> _THINGS TO DO_
1/ In the text on testimony, copy word for word the part from "Any accountable person" to "know the truth...".
2/ In the text on testimony, what is the first step of the formula for gaining a testimony of the gospel?

Here is a well known Christian author who is certainly not on the fringes of Christian thought:

If we receive the testimony of men, the testimony of God is greater, for this is the testimony of God that he has borne concerning his Son. Whoever believes in the Son of God has the testimony in himself. Whoever does not believe God has made him a liar, because he has not believed in the testimony that God has borne concerning his Son. And this is the testimony, that God gave us eternal life, and this life is in his Son. Whoever has the Son has life; whoever does not have the Son of God does not have life. I write these things to you who believe in the name of the Son of God, that you may know that you have eternal life. - 1 John 5:9-13

And we know that we are of God, and the whole world lieth in wickedness. And we know that the Son of God is come, and hath given us an understanding, that we may know him that is true, and we are in him that is true, even in his Son Jesus Christ. This is the true God, and eternal life. - 1 John 5:19-20

Know: to perceive by any of the senses, to turn the eyes, the mind, the attention to anything, to experience any state or condition

How unexpected it would be (given all that Jesus promised regarding the sending of the Holy Spirit to live in each believer and the role of that Spirit in testifying, teaching, reminding, and guiding that same believer) if no self-authenticating, veridical and unmistakable Spirit of God were experienced by the believer.


Yes, there are many other Christians who have taught on this matter, here are three:

Bruce R. McConkie:

If the sole source of one's knowledge or assurance of the truth of the Lord's work comes from reason, or logic, or persuasive argument that cannot be controverted, it is not a testimony of the gospel. In its nature a testimony consists of knowledge that comes by revelation, "for the testimony of Jesus is the spirit of prophecy"...Logic and reason lead truth seekers along the path to a testimony, and they are aids in strengthening the revealed assurances of which a testimony is composed. But the actual sure knowledge which constitutes "the testimony of Jesus" must come by "the spirit of prophecy". This is received when the Holy Spirit speaks to the spirit within men; it comes when the whisperings of the still small voice are heard by the inner man. Those who have it can use logic and reason in defending their positions and in bearing their testimonies, but it is the promptings of the Spirit rather than reason alone that is the true foundation upon which the testimony rests.


Any accountable person can gain a testimony of the gospel by obedience to that law upon which the receipt of such knowledge is predicated. This is the formula:

  1. He must desire to know the truth...
  2. He must study and learn the basic facts relative to the matter involved...

> _RAW DATA_
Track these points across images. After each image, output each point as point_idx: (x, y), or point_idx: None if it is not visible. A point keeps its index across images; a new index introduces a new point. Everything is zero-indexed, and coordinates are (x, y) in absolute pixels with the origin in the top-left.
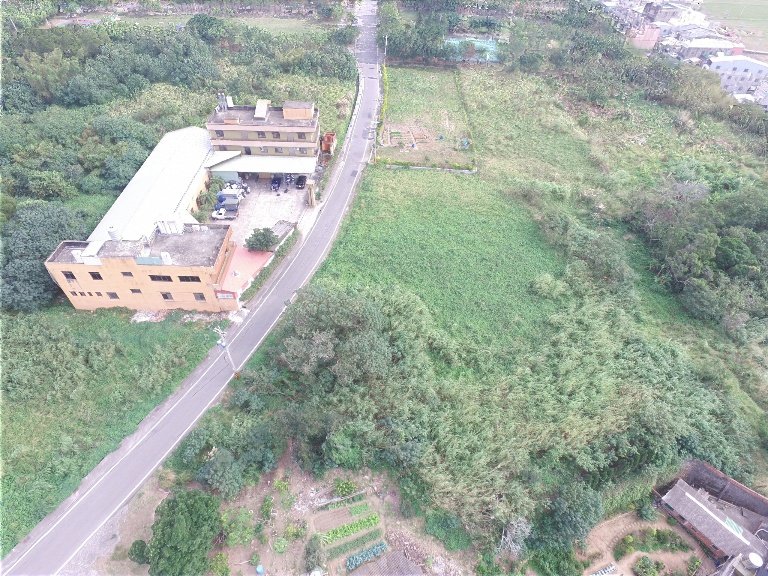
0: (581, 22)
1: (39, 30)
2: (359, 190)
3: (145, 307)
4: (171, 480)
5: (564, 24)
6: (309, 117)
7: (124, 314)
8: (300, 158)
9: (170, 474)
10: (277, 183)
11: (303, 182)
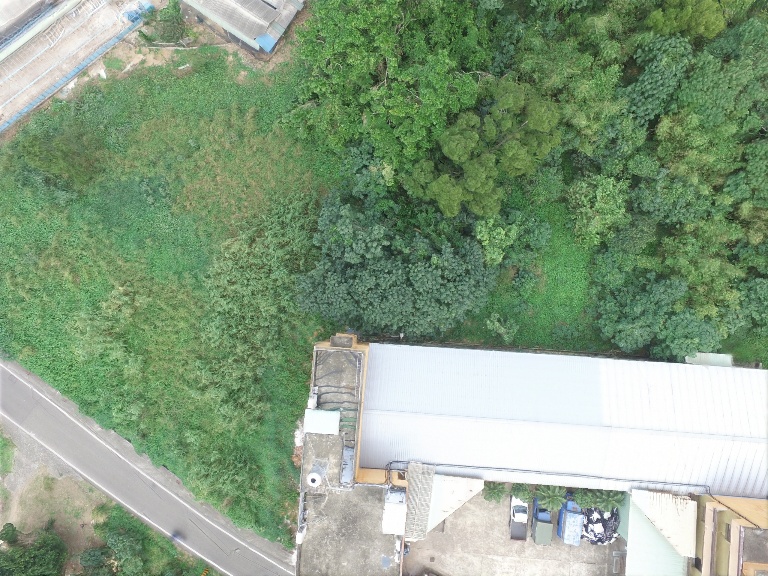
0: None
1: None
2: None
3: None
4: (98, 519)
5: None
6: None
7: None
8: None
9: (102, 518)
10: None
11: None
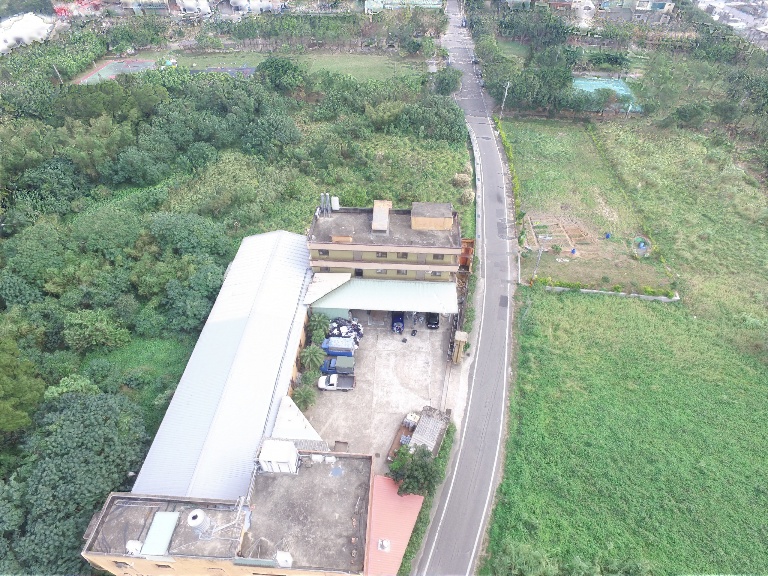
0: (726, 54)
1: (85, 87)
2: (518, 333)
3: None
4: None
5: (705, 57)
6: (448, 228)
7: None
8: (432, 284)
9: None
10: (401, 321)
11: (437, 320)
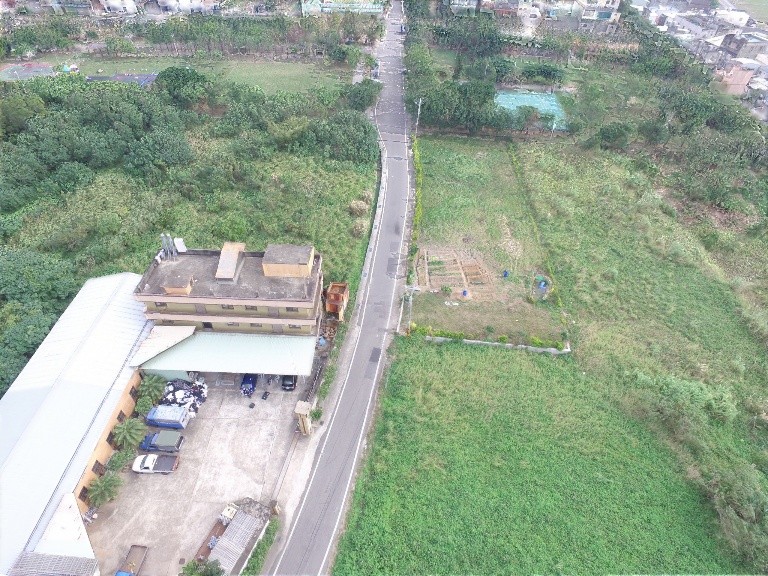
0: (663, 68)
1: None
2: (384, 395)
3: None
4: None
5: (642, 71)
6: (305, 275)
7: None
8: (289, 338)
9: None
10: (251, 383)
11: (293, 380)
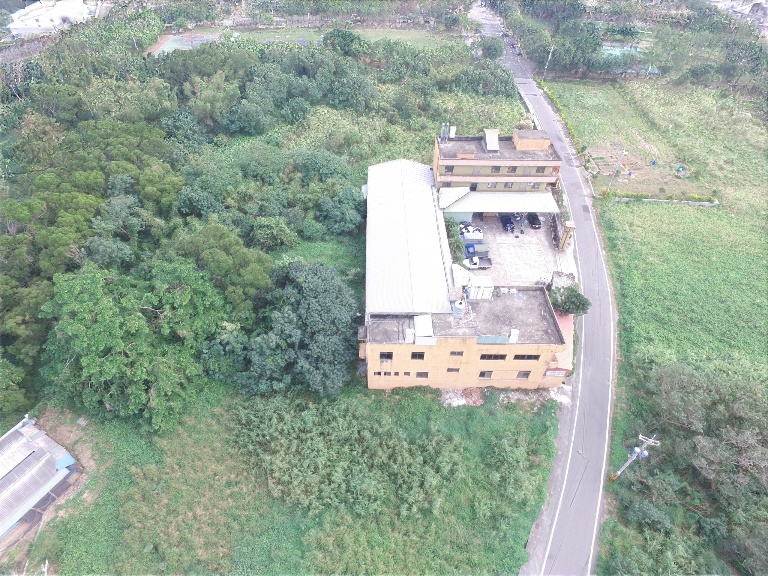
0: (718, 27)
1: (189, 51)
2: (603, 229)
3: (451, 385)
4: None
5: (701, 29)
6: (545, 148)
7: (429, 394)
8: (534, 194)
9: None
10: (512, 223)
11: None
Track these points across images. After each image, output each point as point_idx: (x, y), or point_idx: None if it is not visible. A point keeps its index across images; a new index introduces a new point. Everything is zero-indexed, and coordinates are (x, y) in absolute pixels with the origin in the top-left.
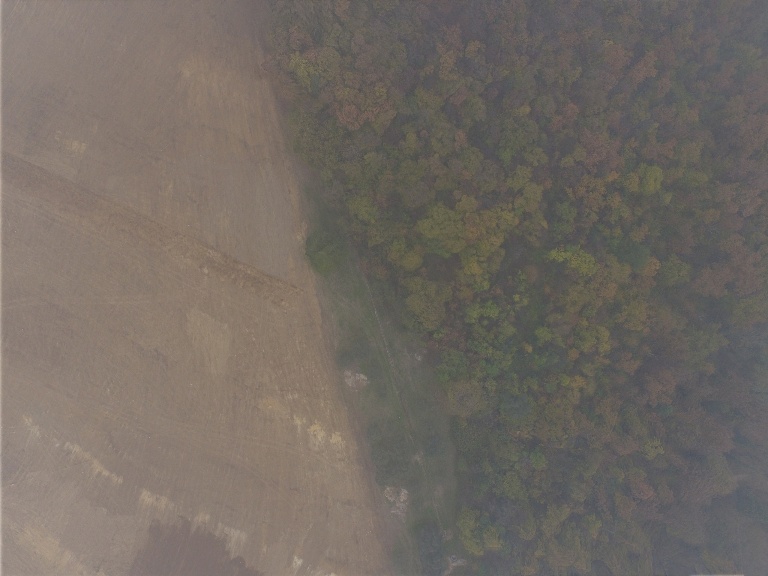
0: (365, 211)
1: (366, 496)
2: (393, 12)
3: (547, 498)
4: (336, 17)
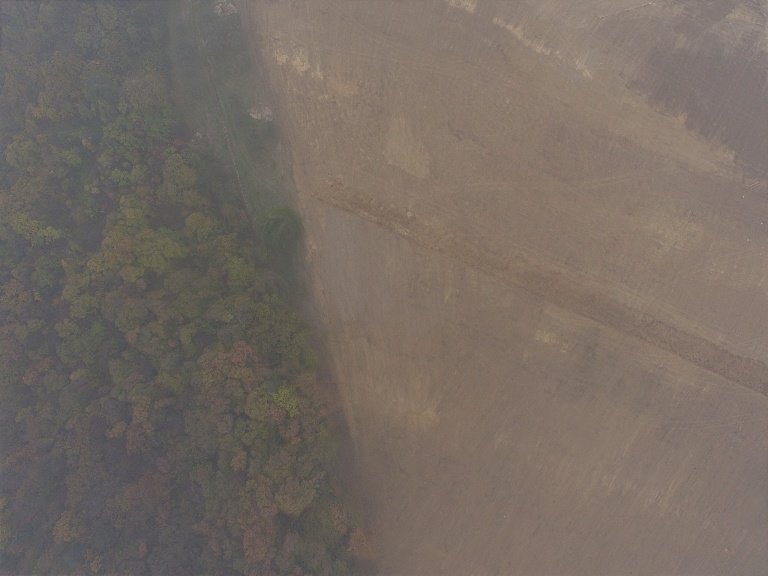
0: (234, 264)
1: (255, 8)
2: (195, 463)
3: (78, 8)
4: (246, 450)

> _EXPECTED OUTPUTS_
1/
Any accountable person can gain a testimony of the gospel by obedience to that law upon which the receipt of such knowledge is predicated. This is the formula:

  1. He must desire to know the truth...

2/ The person must desire to know the truth.